US appeals court strikes down SEC’s private fund rule

A US appeals court threw out the SEC’s private funds rule, handing a victory to the ever-expanding, nearly $27 trillion industry.

A US appeals court rejected an SEC rule intended to compel private funds — like hedge funds and private equity firms — to give investors more transparency via disclosures into these investments. The New Orleans-based Fifth Circuit Court decided the SEC exceeded its authority by adopting the rule in August 2023. It ruled 3-0 in favor of six private equity and hedge fund groups that had challenged the regulations.

Private Fund rule

The SEC’s private fund rules were first proposed in January 2022 and were passed (a more streamlined version of them anyway) a full 18 months later with the two Republican Commissioners dissenting.

It required fund managers to issue quarterly performance and fee reports, perform annual audits, and stop giving some investors preferential treatment over redemptions and preferential information about portfolio holdings.

They were intended to increase transparency, fairness and accountability in an industry known for opacity, an argument having been put forward that such opacity can lead to fraud.

Six trade groups had sued to block these new rules and hailed the decision as a victory for markets and investors such as pensions, foundations and endowments.

The SEC had premised its ability to craft the rule on Section 913 of the Dodd-Frank Act, which grants the SEC authority under the Exchange Act and Advisers Act to adopt rules establishing a uniform fiduciary standard of conduct for broker-dealers and investment advisers when providing personalized investment advice about securities to retail customers.

Section 913 of Dodd-Frank

The author of the Fifth Circuit Court’s decision, Judge Kurt Engelhardt, said in the decision that Section 913 only applies to retail customers and has nothing to do with private funds. The judge said that actually the Dodd-Frank Act targets private funds under Title IV — and only with carefully limited reporting and recordkeeping requirements on some private fund advisers, along with providing only limited rulemaking authority.”

Furthermore, the judge said regulators failed “to explain how the final rule would prevent fraud.” He pointed out that the SEC largely fails to define the fraudulent acts or practices the final rule is purportedly designed to prevent, and that although some conduct by private funds could involve fraud, the Commission has observed misconduct by only about 0.05% of advisers.

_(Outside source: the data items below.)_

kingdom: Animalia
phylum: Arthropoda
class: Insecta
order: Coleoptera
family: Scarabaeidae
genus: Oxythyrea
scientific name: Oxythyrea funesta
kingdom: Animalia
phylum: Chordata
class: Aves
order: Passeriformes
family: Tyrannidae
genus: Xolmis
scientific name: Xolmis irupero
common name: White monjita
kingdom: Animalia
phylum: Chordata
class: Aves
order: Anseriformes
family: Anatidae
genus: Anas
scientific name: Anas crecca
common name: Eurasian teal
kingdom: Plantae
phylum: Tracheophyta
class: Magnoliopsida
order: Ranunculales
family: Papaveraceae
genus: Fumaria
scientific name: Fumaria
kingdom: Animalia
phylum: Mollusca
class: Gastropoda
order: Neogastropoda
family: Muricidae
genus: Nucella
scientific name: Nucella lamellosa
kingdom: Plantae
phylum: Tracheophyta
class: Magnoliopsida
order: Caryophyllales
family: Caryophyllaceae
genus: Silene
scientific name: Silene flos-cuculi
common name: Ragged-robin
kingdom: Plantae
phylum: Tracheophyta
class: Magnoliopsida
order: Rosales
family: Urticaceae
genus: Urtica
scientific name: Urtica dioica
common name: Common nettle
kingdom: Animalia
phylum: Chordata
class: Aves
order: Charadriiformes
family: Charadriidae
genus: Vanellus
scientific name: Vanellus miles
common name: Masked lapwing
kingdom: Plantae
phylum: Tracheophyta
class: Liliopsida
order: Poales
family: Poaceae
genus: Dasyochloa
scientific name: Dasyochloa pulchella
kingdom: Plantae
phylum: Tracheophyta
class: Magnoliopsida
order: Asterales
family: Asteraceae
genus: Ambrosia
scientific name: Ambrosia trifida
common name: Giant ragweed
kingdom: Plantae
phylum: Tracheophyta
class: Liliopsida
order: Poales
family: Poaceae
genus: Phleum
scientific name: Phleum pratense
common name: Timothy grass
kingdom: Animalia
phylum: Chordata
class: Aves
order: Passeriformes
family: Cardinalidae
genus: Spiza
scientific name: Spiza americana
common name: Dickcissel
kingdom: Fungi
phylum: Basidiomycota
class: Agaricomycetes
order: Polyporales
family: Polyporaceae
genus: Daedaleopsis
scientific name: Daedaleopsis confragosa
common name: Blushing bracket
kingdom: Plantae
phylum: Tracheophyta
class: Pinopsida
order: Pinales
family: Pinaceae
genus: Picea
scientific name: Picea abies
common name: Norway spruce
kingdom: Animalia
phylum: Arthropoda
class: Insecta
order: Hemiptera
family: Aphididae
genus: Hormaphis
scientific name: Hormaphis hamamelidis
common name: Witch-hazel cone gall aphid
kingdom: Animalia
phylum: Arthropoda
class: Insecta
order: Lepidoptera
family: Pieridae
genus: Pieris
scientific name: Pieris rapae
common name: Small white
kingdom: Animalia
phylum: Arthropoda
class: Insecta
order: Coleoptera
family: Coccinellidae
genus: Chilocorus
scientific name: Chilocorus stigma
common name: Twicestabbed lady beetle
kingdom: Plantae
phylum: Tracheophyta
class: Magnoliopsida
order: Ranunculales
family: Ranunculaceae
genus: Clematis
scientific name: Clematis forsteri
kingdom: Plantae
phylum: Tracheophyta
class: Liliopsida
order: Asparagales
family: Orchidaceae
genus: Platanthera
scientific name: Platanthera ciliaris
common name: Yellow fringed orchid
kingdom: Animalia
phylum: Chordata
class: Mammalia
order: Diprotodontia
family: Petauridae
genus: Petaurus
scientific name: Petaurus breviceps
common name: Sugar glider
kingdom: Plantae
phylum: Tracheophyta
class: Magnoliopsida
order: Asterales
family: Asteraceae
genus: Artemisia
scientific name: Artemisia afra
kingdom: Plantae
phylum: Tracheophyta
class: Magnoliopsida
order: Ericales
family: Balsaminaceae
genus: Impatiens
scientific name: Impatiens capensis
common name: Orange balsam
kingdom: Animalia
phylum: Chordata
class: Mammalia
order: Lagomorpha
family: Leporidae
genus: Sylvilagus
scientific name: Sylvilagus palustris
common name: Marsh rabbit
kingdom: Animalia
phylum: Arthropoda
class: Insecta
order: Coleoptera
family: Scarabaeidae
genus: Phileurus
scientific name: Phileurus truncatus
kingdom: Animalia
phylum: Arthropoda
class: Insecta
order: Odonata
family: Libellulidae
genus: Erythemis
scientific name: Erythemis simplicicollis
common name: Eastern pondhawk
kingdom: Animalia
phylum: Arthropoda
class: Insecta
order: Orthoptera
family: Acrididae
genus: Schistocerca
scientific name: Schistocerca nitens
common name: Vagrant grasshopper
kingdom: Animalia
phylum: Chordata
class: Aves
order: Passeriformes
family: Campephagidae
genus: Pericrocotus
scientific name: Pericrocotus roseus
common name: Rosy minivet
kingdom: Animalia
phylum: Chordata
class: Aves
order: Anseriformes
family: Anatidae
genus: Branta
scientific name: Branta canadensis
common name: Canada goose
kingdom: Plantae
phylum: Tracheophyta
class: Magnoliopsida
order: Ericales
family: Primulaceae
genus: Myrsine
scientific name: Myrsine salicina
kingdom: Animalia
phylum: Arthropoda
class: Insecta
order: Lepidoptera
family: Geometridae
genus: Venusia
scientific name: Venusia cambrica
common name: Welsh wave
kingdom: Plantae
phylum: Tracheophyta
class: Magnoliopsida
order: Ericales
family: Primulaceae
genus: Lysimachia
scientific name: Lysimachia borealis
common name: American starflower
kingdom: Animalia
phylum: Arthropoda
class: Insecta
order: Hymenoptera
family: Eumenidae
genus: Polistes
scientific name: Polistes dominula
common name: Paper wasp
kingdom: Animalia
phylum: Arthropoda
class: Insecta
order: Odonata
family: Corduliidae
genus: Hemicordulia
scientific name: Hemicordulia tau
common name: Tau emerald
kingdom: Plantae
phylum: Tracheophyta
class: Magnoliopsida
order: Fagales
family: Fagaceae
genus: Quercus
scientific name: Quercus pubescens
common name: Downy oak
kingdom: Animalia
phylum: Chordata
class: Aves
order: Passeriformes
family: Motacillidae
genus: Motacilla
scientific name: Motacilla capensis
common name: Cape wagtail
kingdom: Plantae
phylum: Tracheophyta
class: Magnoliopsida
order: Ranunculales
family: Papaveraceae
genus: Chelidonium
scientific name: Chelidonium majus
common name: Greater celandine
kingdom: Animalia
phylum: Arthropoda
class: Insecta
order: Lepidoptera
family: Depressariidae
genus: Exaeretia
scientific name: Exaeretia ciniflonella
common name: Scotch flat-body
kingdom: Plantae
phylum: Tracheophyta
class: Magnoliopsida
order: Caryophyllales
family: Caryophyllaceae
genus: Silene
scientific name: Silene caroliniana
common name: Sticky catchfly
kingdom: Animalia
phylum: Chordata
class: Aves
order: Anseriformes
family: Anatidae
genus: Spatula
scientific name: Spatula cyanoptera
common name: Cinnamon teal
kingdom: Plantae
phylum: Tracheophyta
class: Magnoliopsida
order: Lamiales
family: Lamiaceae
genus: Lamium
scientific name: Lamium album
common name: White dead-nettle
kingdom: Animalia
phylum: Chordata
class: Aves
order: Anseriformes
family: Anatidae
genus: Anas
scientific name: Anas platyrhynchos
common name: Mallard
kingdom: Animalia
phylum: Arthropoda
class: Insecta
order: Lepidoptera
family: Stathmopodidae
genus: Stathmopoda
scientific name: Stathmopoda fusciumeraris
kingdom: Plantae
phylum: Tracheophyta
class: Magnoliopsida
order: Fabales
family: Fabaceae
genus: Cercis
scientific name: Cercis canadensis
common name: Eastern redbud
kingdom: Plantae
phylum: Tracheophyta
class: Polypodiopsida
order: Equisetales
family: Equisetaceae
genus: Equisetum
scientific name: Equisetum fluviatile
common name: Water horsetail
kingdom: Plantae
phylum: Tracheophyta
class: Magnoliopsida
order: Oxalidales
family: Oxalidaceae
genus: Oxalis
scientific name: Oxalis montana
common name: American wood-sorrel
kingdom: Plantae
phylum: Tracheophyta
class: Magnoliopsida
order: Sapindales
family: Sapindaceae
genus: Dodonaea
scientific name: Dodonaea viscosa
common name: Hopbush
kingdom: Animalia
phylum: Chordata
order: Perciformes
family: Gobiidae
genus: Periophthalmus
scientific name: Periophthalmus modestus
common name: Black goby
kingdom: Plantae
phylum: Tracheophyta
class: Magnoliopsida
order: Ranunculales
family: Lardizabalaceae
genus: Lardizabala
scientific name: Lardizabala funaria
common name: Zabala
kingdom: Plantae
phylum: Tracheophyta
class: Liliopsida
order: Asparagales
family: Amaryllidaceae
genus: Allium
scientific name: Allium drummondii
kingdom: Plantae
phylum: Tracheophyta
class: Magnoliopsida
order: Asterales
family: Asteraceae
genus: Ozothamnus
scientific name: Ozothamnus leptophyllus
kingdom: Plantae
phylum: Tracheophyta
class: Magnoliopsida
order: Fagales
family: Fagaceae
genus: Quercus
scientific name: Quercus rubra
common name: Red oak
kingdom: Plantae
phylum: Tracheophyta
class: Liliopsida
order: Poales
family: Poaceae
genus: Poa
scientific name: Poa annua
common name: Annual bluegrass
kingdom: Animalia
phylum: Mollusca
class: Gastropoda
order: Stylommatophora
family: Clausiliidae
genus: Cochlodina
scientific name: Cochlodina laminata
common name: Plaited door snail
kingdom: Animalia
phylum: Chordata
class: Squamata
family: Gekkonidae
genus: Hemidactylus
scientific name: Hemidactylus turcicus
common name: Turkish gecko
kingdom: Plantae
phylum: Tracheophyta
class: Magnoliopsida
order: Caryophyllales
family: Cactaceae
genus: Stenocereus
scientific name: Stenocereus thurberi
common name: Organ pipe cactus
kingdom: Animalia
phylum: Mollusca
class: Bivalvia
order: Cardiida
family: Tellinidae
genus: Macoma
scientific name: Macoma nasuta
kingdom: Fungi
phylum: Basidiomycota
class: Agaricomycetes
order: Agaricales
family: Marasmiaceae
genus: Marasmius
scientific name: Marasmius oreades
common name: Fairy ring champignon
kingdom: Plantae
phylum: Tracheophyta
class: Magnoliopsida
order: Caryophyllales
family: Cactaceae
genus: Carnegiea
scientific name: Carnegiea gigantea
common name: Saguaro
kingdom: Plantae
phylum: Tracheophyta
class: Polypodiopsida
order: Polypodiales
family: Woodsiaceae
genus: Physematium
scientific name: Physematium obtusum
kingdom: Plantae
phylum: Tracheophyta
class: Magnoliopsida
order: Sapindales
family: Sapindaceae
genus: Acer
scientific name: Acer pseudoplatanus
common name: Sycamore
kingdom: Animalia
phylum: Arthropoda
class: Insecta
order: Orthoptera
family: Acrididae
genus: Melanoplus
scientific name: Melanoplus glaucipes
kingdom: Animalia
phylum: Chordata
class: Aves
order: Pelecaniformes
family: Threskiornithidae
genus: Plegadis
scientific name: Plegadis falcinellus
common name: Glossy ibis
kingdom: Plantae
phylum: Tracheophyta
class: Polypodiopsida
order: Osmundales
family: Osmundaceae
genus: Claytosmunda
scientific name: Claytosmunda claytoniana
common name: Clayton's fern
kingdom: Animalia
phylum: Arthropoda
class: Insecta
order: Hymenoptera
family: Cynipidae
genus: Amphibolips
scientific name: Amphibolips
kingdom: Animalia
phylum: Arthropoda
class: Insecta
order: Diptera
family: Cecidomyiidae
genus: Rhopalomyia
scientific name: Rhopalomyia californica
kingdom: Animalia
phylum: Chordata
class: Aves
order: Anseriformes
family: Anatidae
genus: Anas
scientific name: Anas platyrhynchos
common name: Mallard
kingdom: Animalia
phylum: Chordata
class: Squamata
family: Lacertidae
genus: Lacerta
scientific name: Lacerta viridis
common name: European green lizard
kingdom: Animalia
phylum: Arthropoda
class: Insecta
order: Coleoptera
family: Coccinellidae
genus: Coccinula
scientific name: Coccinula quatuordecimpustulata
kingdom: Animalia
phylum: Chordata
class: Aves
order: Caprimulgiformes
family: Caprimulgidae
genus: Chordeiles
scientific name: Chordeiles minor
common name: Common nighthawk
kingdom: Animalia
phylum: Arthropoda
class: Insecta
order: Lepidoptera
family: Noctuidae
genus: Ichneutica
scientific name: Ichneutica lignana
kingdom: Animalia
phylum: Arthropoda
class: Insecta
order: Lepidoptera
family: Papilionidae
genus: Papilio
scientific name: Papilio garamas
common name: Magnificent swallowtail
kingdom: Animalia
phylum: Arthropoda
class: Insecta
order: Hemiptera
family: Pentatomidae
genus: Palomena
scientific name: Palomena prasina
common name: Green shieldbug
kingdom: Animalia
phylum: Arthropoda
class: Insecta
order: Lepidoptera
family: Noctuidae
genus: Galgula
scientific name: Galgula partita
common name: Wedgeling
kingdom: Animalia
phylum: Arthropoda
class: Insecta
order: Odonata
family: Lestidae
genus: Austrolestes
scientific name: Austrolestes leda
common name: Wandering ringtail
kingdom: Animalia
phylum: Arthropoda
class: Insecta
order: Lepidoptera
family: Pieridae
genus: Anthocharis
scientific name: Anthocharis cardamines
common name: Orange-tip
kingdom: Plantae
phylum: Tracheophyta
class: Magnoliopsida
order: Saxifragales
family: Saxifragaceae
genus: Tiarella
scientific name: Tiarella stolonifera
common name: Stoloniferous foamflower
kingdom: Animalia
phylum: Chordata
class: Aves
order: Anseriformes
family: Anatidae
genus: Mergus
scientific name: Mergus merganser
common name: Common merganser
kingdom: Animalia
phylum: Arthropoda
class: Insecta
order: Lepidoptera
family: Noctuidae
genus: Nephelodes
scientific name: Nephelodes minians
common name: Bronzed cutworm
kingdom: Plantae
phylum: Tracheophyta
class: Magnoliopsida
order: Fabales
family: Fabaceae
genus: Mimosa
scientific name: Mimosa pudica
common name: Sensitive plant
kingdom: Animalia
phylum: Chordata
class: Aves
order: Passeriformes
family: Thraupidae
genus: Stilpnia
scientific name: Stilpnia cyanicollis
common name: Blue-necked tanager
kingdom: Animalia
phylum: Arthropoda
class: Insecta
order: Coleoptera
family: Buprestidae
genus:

Industry (mostly) rejoices

The decision drew praise from industry trade groups, which hailed it as one protecting capital in the form of private equity and credit that millions of workers depend on in America as components of their retirement investments.

The estimated compliance costs to affected businesses (which the SEC acknowledged in its rulemaking) was nearly $500m a year.

Six trade groups had sued the SEC to block these new rules — including the Managed Funds Association and the American Investment Council — and hailed the decision as a victory for markets and investors such as pensions, foundations and endowments.

The opinion requiring specific links to fraud could have implications for other SEC rules, such as the pending one regarding predictive data analytic tools.

The SEC told news outlets it was reviewing the decision and deciding whether it would appeal to the Supreme Court or ask the full five-member Fifth Circuit Court to review it (in an “en banc” hearing). As with the conservative Fifth Circuit Court, the conservative majority in the Supreme Court would make it a tough venue for an SEC challenge and an even tougher one for a victory.

Interesting, the core constituency that the rule targeted — the limited partners who invest in venture capital and private equity funds — were a bit less vehement in their opposition to the rule. In fact, 11 of them asked the judge to strike it down but preserve the SEC’s right to make future private fund rules under Section 913 — preferably less onerous and particularly not imposing restrictions on exempt private fund managers.


The SEC stripped of its private fund rule in its regulatory arsenal, is likely to use other, existing rules to manage what it sees as abuses by this industry sector. Its Marketing Rule is one that comes to mind. And the agency will likely continue to apply a heightened focus on investment managers’ disclosure practices with respect to expenses and conflicts also utilising existing rules.

It is worth noting that the Fifth Circuit opinion requiring specific links to fraud in SEC rulemaking could have implications for other rules, such as the pending one regarding predictive data analytic tools. And the SEC’s proposed climate rule has been challenged in court for exceeding the SEC’s rulemaking powers and lacking a specific material harm it is trying to prevent with new and costly disclosure obligations.

SEC Chair Gary Gensler’s rulemaking attempts have faced a string of lawsuits, and he has also had his hand forced in terms of approving spot bitcoin and ether ETFs. The litigation this year will continue to play out, underscoring the courts’ outsized role in the US regulatory landscape, absent Congressional intervention on any of these fronts.